Yeah... its a function of the steel and i believe carbon migration. Stainless steels react differently to HT than carbon... same in polishing.


----------



## brainsausage

Justin0505 said:


> DAMN IT JON!!!!
> 
> 
> 
> 
> 
> 
> I really might have to look into that feature that makes posts by certain users invisible...



Thank you Justin for putting a face to a group feeling...


----------



## chuck239

Well, although Jon is out of 270 Kiritsuke shaped wa gyuto.... There will be one at the West Coast Gathering..... :knife: No way I could pass on this one...... I can't explain how excited I am to use this for a while longer. AMAZING initial impressions! 

-Chuck

edit- fixed the knife type to kiritsuke shaped wa gyuto to please Jon.


----------



## JBroida

270mm kiritsuke-shaped wa-gyuto... lets get it straight


----------



## panda

um, i'm tempted to sell all my knives and get the 270 blue #1 gyuto...


----------



## Justin0505

Quick thought: I always mess up the pronunciation on the Gesshin xxxxx names. I am just going to refer to these as Gesshin Badass. 

Also, as much as I always say steel type isnt that important as long as the maker knows how to get the most out of it, I'm really excited that these are Blue #1. It's a steel that Ive not seen used much and is supposedly trickier to work than blue 2 or super. 

I was really impressed by it in the Zak' I had: felt kinda like white#1 with better edge retention. 

I think it was a great fit for these knives which seem to be a concoction of difficult materials and processes all mastered and distilled into one.


----------



## bkdc

Is the cladding of the Blue #1 in iron? Is the cladding of the Ginsanko knives in stainless??


----------



## JBroida

Yes


----------



## mhenry

Will there be stainless Kiritsuke shaped wa gyutos


----------



## JBroida

not sure yet... still working out where i want to go with this line


----------



## Leer1217

Jon, I just purchased a hide kensaki yanagi from you about a week and a half ago and you're already making me want to buy another knife...i wish i would have never searched "suisin inox honyaki"
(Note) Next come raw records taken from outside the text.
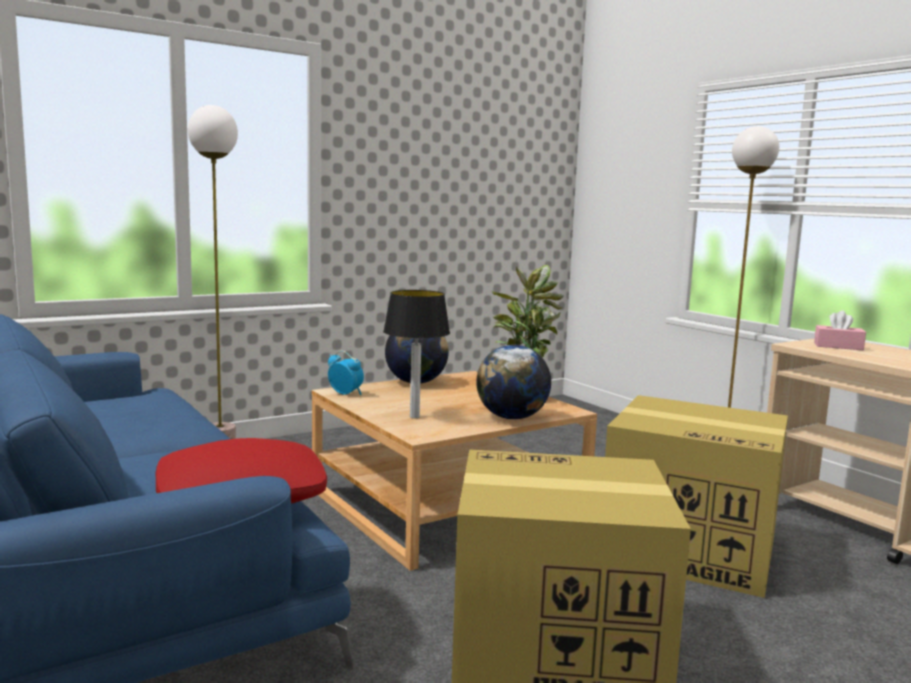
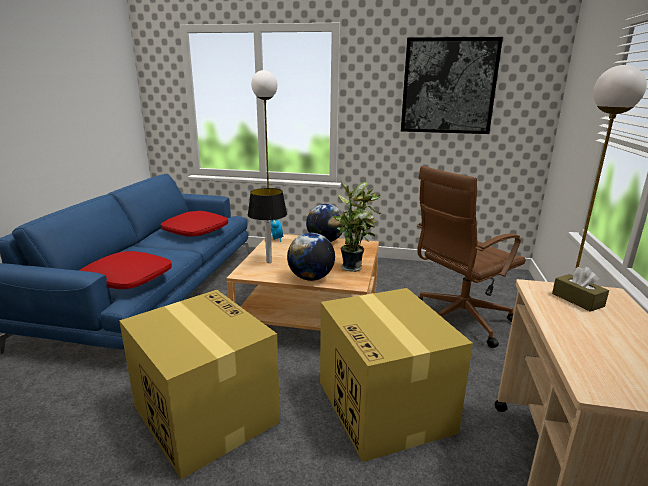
camera: 45 degrees right, 10 degrees up
(159, 416) = (195, 231): none -> red pillow
(465, 152) = (448, 86): none -> picture
(595, 455) = (458, 320): none -> brown office chair
(838, 346) = (577, 300): pink tissue box -> brown tissue box

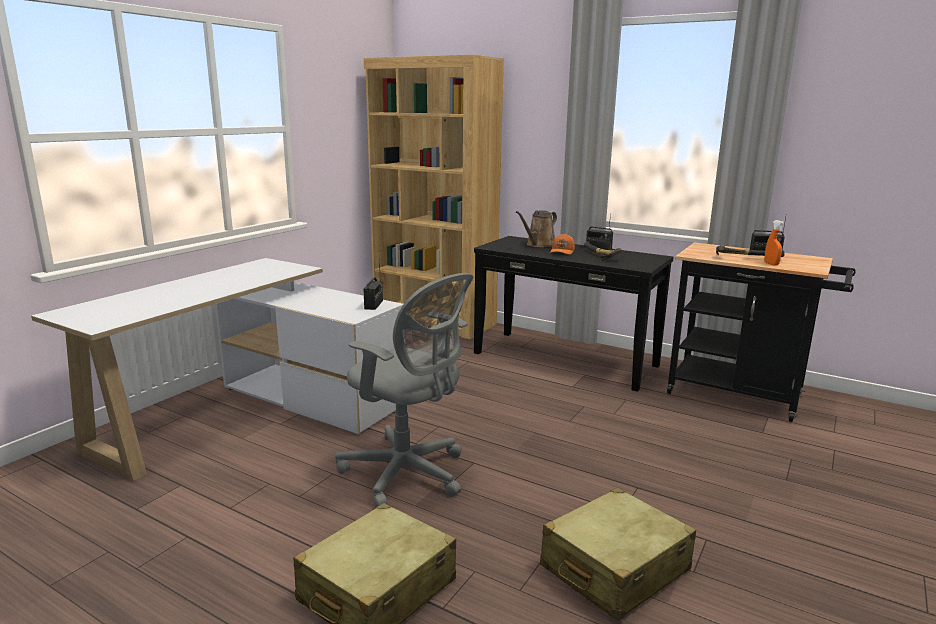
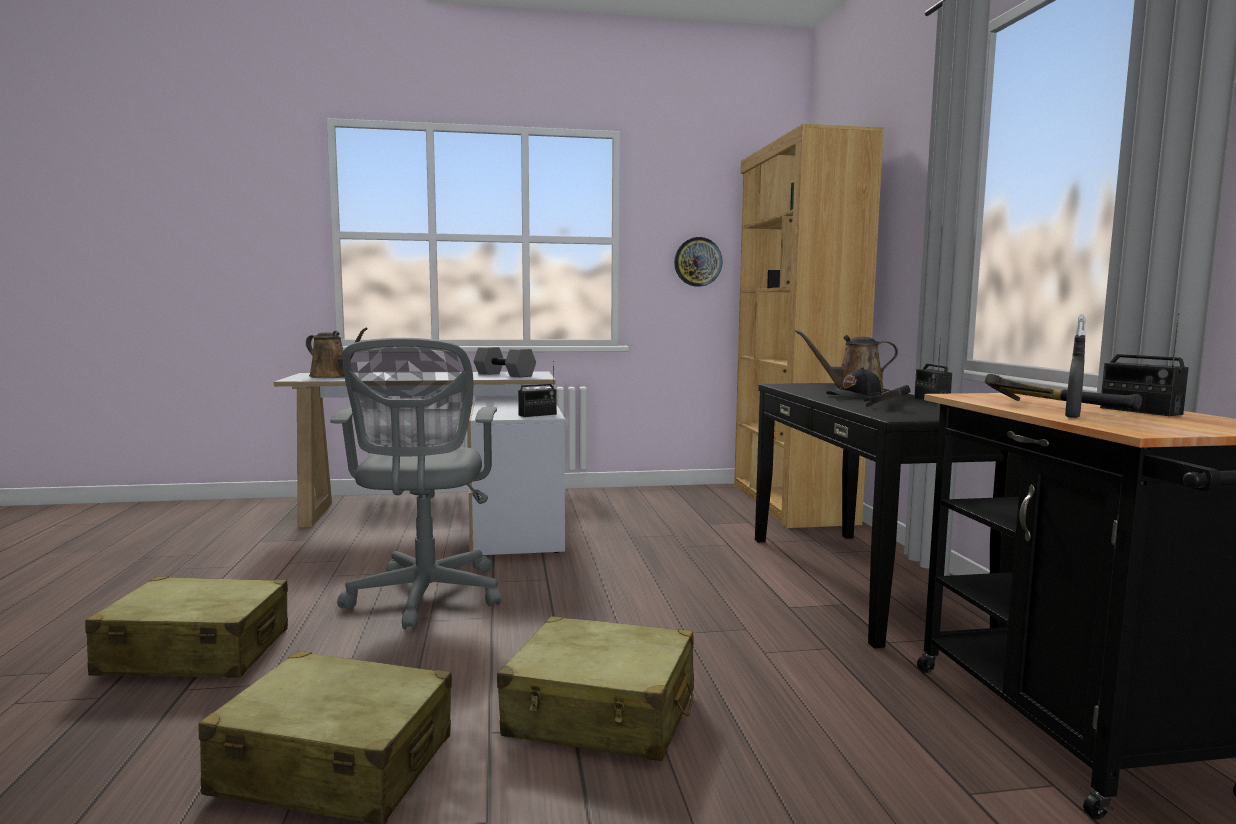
camera: 50 degrees right, 10 degrees down
(115, 311) = (332, 376): none -> brown watering can
(261, 271) = (505, 375): none -> grey dumbbell
(339, 143) = (697, 262): none -> wall clock
(562, 251) = (855, 396): orange cap -> black cap
(633, 476) = (602, 714): none -> beige suitcase
(771, 264) = (1072, 416): orange spray bottle -> grey spray bottle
speaking of suisin's inox honyaki...how would you compare the profile and thinness behind the edge to this line?


----------



## JBroida

interesting question... just looked... gesshin kagekiyo is thinner behind the edge, but thicker at the spine and has a shinogi line. Also, it has a larger flat spot and a tiny bit more belly at the very tip.


----------



## jimbob

So any more usage comments on the gesshin badass? Chuck?


----------



## chuck239

The name says it all(badass)... Still have to use it more before I make to many comments but so far, one of the best cutters I have ever used... (probably yhe best ever because I have been nothing but blown away.) Still have some more things to cut before saying everything. Want to sharpen it again, see what edge retention is really like. But in all honesty, thinking about getting a gyuto (maybe stainless and smaller for home or just a 240 for work and home.) The knife is super thin behind the edge but we will see how it holds up.

-Chuck


----------



## ThEoRy

JBroida said:


> 270mm kiritsuke-shaped wa-gyuto... lets get it straight




270mm kensakai wa-gyuto.


----------



## JBroida




----------



## tk59

chuck239 said:


> ...probably yhe best ever because I have been nothing but blown away...



What? :knife:


----------



## JBroida

I'll bring stuff for you to check out on saturday


----------